A major strength of our study was the use of individual participant data from 28 cohort studies, which contributed the largest number to date of incident type 2 diabetes cases in an analysis of fish and type 2 diabetes and a large variation in fish intake estimates across different geographical locations. The large sample also enabled us to interrogate potential interaction by sex, unmasking a sex difference in the association between fish intake and type 2 diabetes. We were also able to investigate the association of different types of fish with type 2 diabetes, unlike prior research. Unlike previous literature-based meta-analyses, we harmonised exposures and outcomes and consistently adjusted for the same confounders, which reduced heterogeneity and enhanced comparability across studies. Furthermore, consortia-based individual-level meta-analyses reduce the risk of publication bias; specifically, we included 11 cohorts that had requisite data but had not previously published on this topic. Our federated meta-analysis approach overcame constraints of the physical pooling of data due to governance or ethical and resource issues.

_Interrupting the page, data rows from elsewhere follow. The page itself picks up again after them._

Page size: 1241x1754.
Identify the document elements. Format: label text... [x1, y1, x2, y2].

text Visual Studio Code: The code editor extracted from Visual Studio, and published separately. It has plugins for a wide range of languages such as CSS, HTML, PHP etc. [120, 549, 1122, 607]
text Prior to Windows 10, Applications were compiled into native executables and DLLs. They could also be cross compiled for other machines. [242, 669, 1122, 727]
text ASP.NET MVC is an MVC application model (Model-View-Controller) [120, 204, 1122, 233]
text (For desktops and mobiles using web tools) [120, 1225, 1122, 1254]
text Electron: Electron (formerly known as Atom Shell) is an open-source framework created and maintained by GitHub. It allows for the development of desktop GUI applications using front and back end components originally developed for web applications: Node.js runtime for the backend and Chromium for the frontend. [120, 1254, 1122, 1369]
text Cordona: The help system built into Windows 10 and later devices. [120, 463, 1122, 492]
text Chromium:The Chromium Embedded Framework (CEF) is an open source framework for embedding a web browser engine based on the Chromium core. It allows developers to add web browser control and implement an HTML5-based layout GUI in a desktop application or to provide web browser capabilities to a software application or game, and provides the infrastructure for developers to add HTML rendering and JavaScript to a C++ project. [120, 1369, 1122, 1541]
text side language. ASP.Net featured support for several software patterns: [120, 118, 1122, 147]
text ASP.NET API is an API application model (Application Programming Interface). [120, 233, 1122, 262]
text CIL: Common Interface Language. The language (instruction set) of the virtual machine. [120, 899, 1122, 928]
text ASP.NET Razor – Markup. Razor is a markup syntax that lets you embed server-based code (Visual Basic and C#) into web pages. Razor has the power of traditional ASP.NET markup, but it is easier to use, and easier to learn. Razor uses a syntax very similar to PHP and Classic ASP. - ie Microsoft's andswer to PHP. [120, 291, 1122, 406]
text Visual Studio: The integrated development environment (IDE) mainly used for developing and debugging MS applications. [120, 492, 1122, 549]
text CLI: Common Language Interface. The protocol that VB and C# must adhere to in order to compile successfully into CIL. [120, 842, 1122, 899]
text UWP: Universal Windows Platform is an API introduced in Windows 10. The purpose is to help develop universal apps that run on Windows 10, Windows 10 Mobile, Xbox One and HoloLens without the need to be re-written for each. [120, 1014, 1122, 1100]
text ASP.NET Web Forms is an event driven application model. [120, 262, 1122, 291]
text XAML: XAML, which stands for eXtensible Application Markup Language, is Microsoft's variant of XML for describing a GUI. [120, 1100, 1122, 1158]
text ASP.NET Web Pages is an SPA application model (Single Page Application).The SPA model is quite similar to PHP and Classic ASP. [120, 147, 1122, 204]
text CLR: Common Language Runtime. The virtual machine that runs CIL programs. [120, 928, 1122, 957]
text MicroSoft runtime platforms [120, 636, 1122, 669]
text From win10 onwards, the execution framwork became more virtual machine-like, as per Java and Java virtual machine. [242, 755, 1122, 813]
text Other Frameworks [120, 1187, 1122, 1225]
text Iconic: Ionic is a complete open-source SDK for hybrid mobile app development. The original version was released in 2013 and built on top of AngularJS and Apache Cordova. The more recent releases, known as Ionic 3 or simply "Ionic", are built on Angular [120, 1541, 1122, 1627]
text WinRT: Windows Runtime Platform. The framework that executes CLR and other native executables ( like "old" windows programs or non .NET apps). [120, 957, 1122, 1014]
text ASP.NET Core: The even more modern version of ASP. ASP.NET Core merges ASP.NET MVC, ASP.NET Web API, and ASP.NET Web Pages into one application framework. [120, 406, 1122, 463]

Our study had some limitations. Although we adjusted for a range of potential socio-demographic, lifestyle, and dietary confounders, we cannot exclude the possibility of residual confounding due to unmeasured or imprecisely measured factors, which is inherent to observational studies. A further limitation of our analysis is the risk of measurement error in estimating fish intake. The majority of the studies used food frequency questionnaires, and only a few used more precise methods such as diet history interviews. Although the comparability across studies was greatly enhanced through harmonisation, heterogeneity due to different assessments of fish intake and type 2 diabetes, as well as other variables, cannot be ruled out. Despite the careful harmonisation of dietary exposure variables, the wide difference in dietary habits across geographical areas could not be fully captured. It is possible that the positive association between fish and diabetes in women in North America might be due to other foods consumed with fish among this population. Another limitation was the lack of available data on whether the fish consumed was farmed or wild. Our analyses assumed a linear association between exposure and outcome because of the inability to order a pooled data set, and hence non-linear effects could not be examined. Some prior large studies that had previously been published on the association between total fish intake and type 2 diabetes incidence were not included in our analysis (for instance, NHS, NHS II, and Health Professionals Follow-Up Study). However, we are reassured that our findings of a positive association between total fish in women in US-based North American studies were consistent with the prior publications from this region. We attempted to bring together data from diverse geographical locations but could not include any cohorts from some world regions such as Africa and South Asia because of a lack of prospective studies, highlighting this important gap in global health research.

5. Conclusions

In summary, we found evidence of a neutral association between total fish intake and type 2 diabetes in men, but there was a modest positive association among women with heterogeneity across studies, which was partly explained by geographical location and types of fish intake. Compared to previous meta-analyses that may be subject to publication bias, our approach facilitated the inclusion of cohorts with data that were previously unpublished on this topic and optimised comparability across studies by harmonisation and consistent confounder adjustment. The reasons for the observed modest positive association between fish intake and type 2 diabetes in women in some Western settings are unclear and require further investigation, including an understanding of the accompanying foods and overall dietary patterns within which fish is consumed, as well as cooking methods and environmental pollutants. It is important to highlight that until findings from further research are available, the existing regional, national, or international guidelines on fish consumption should continue to guide fish consumption among individuals and populations.